▶ [What is expected]
An exact transcription of all the records is required, minus the images.
Data Start Marker
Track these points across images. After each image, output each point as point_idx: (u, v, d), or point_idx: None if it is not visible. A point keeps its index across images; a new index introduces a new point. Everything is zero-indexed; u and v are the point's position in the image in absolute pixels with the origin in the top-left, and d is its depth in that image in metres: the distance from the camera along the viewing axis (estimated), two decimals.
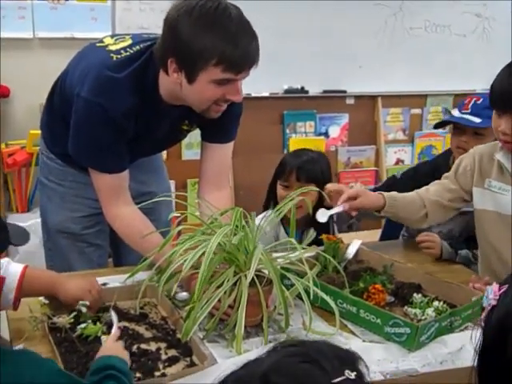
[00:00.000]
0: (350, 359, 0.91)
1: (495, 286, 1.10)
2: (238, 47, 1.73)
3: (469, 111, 2.38)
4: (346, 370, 0.87)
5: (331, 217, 2.19)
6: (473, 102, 2.41)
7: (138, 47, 1.91)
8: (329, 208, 2.13)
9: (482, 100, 2.38)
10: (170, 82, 1.84)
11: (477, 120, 2.34)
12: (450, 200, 2.16)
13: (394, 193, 2.17)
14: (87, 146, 1.92)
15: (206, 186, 2.12)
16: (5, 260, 1.59)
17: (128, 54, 1.89)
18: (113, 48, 1.92)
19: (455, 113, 2.49)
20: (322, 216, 2.10)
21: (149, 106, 1.91)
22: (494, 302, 1.08)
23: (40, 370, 1.22)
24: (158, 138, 2.06)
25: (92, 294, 1.72)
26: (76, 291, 1.70)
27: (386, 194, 2.14)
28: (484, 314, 1.10)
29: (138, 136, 1.95)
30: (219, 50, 1.72)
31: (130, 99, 1.86)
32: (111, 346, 1.49)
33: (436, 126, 2.62)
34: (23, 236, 1.41)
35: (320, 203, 2.29)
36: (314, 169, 2.45)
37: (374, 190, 2.38)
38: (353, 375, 0.86)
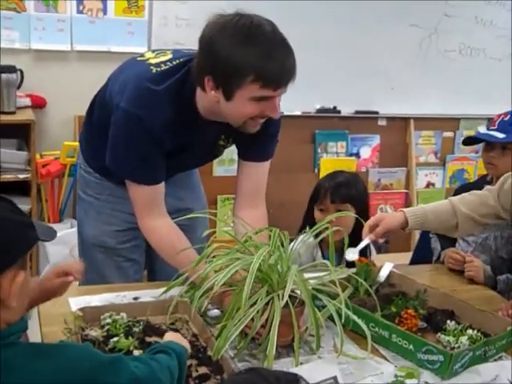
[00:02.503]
0: (293, 378, 1.09)
1: None
2: (274, 63, 1.72)
3: (495, 128, 2.45)
4: None
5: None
6: (500, 119, 2.47)
7: (177, 61, 1.92)
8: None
9: (509, 117, 2.44)
10: (208, 100, 1.84)
11: (501, 135, 2.40)
12: (482, 215, 2.09)
13: (421, 206, 2.15)
14: (124, 157, 1.92)
15: (242, 203, 2.11)
16: None
17: (167, 67, 1.90)
18: (153, 61, 1.93)
19: (482, 130, 2.52)
20: (353, 254, 2.05)
21: (186, 119, 1.91)
22: None
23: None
24: (195, 153, 2.06)
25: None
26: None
27: (407, 209, 2.10)
28: None
29: (175, 149, 1.95)
30: (256, 67, 1.71)
31: (168, 112, 1.86)
32: (172, 336, 1.56)
33: (464, 142, 2.69)
34: (50, 233, 1.43)
35: (358, 223, 2.19)
36: (347, 189, 2.43)
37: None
38: None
Data End Marker
▶ [Solution below]
Track these points across images. After each image, output each point as point_idx: (u, v, d), or point_idx: None if it is not visible. A point keeps its index across images; a new index introduces a new point. Everything is zero-indexed; u and v are the point's position in the image in absolute pixels with the origin in the top-left, and d is its depth in that image in metres: the distance from the camera along the viewing axis (estimated), two decimals.
[00:00.000]
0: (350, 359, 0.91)
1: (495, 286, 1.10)
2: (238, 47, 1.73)
3: (469, 111, 2.38)
4: (346, 370, 0.87)
5: (331, 217, 2.19)
6: (473, 102, 2.41)
7: (138, 47, 1.91)
8: (329, 208, 2.13)
9: (482, 100, 2.38)
10: (170, 82, 1.84)
11: (477, 120, 2.34)
12: (450, 200, 2.16)
13: (394, 193, 2.17)
14: (87, 146, 1.92)
15: (206, 186, 2.12)
16: (5, 260, 1.59)
17: (128, 54, 1.89)
18: (113, 48, 1.92)
19: (455, 113, 2.49)
20: (322, 216, 2.10)
21: (149, 106, 1.91)
22: (494, 302, 1.08)
23: (40, 370, 1.22)
24: (158, 138, 2.06)
25: (92, 294, 1.72)
26: (76, 291, 1.70)
27: (386, 194, 2.14)
28: (484, 314, 1.10)
29: (138, 136, 1.95)
30: (219, 50, 1.72)
31: (130, 99, 1.86)
32: (111, 346, 1.49)
33: (436, 126, 2.62)
34: (23, 236, 1.41)
35: (320, 203, 2.29)
36: (314, 169, 2.45)
37: (374, 190, 2.38)
38: (353, 375, 0.86)
[00:02.503]
0: (293, 378, 1.09)
1: None
2: (274, 63, 1.72)
3: (495, 128, 2.45)
4: None
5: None
6: (500, 119, 2.47)
7: (177, 61, 1.92)
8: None
9: (509, 117, 2.44)
10: (208, 100, 1.84)
11: (501, 135, 2.40)
12: (482, 215, 2.09)
13: (421, 206, 2.15)
14: (124, 157, 1.92)
15: (242, 203, 2.11)
16: None
17: (167, 67, 1.90)
18: (153, 61, 1.93)
19: (482, 130, 2.52)
20: (353, 254, 2.05)
21: (186, 119, 1.91)
22: None
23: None
24: (195, 153, 2.06)
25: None
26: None
27: (407, 209, 2.10)
28: None
29: (175, 149, 1.95)
30: (256, 67, 1.71)
31: (168, 112, 1.86)
32: (172, 336, 1.56)
33: (464, 142, 2.69)
34: (50, 233, 1.43)
35: (358, 223, 2.19)
36: (347, 189, 2.43)
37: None
38: None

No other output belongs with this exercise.